### TEXTAUSZUG
-=-=-

Die Linien in der Grazer Mannschaft schienen gut zu funktionieren, und so schaffte man es das gesamte Spiel zu dominieren und sich den Sieg nicht mehr nehmen zu lassen.
Am kommenden Sonntag findet in der ASVÖ Halle in der Herrgottwiesgasse 260 um 10 Uhr das zweite Heimspiel der Saison gegen Feldkirch statt. Mit einer guten Teamleistung ist es auch dort wieder möglich einige Punkte in Graz zu behalten.
SU Wiener FV : IC Graz 6:3 (2:2 / 3:1 / 1:0) 27.9.2011
Am Sonntag den 25.September 2011 reisten die Grazer zum ersten Auswärtsspiel nach Wien, mit der Hoffnung den einen oder anderen Punkt, bei den favorisierten Wienern entführen zu können. Das Spiel begann allerdings nicht nach Wunsch für den IC Graz. Ein Schuss der Wiener (Mayr) wurde vor dem Kasten von Viukhola unhaltbar ins Kreuzeck abgefälscht. Nur wenige Minuten später war es Mayr selbst, der einen 2 Tor-Vorsprung der Heimmannschaft herstellte. Doch so schnell die Wiener mit 2 Toren in Führung gingen, so schnell war die Führung auch wieder weg. Durch Schachner der einen Penalty eiskalt verwertete und Biedermann, der nach Zuspiel vom neuen Tormann der Grazer einen Konter erfolgreich abschloss, ging es dann mit einem 2:2 in die Kabinen.

-=-=-

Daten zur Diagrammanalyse
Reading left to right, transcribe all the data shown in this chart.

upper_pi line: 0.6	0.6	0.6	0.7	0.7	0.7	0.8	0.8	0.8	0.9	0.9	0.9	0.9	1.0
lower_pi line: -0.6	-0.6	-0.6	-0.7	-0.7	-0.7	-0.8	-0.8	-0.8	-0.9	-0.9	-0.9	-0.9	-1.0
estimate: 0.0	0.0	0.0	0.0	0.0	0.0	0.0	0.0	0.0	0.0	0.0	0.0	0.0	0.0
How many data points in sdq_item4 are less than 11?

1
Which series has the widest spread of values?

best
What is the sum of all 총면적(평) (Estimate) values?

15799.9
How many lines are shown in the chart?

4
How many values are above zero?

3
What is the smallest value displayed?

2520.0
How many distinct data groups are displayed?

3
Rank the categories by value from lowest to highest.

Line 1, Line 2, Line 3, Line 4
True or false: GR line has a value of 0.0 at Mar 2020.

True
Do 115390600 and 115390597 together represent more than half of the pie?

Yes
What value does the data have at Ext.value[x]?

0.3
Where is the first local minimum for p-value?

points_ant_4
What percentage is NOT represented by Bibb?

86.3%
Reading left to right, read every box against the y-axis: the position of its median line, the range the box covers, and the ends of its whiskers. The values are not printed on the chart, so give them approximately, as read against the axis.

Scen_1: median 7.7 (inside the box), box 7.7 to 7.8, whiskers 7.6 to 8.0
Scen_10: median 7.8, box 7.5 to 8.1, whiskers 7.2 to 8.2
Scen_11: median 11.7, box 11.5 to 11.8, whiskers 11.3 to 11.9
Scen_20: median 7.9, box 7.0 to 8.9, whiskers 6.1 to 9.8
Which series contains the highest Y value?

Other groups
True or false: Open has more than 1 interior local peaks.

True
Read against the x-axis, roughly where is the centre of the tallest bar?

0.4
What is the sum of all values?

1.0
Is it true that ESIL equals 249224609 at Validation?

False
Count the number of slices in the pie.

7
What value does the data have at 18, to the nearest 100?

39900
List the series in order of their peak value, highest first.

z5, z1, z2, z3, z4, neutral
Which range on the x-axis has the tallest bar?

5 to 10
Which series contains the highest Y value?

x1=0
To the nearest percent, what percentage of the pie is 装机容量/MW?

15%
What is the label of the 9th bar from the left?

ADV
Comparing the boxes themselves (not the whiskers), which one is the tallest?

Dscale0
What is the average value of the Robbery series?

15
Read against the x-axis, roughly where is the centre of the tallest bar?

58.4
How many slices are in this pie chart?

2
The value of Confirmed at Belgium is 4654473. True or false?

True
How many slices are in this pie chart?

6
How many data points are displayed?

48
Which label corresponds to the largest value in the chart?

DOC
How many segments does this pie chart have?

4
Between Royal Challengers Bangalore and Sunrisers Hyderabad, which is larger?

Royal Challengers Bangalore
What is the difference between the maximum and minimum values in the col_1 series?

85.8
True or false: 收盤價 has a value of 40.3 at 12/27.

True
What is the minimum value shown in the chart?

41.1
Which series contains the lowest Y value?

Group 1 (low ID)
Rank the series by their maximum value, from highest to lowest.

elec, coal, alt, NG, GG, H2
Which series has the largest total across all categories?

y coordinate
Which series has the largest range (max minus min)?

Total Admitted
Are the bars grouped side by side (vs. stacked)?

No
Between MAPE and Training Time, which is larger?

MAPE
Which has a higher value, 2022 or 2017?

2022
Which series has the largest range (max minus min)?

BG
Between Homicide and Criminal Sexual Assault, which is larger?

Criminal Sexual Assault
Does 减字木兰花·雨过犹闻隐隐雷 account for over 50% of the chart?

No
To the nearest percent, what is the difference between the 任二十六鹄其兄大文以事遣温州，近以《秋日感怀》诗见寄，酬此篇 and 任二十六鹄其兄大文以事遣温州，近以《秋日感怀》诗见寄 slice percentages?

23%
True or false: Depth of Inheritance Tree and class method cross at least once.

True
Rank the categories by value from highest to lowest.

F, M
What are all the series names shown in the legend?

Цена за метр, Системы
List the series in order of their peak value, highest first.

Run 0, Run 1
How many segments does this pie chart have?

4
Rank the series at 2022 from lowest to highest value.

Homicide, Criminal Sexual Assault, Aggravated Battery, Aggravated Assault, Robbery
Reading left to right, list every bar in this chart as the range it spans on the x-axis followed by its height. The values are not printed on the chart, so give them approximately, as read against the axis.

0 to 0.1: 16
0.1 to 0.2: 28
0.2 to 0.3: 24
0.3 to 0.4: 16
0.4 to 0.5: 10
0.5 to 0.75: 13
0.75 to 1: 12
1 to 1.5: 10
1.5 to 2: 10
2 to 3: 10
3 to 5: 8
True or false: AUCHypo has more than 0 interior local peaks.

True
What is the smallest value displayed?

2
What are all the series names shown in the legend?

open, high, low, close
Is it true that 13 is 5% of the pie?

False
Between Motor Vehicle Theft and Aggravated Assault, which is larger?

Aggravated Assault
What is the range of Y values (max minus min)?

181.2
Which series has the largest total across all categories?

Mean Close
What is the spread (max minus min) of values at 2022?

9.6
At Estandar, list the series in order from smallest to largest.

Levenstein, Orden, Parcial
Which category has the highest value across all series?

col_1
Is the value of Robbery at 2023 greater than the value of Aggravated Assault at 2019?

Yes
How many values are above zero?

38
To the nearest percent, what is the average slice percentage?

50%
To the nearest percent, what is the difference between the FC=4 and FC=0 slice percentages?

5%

-=-=-

### AUFGABENSTELLUNG
Zitieren Sie aus dem Spielbericht wortgetreu den Abschnitt von „Die Linien in“ bis einschließlich „nehmen zu lassen.“.

### LÖSUNG
Die Linien in der Grazer Mannschaft schienen gut zu funktionieren, und so schaffte man es das gesamte Spiel zu dominieren und sich den Sieg nicht mehr nehmen zu lassen.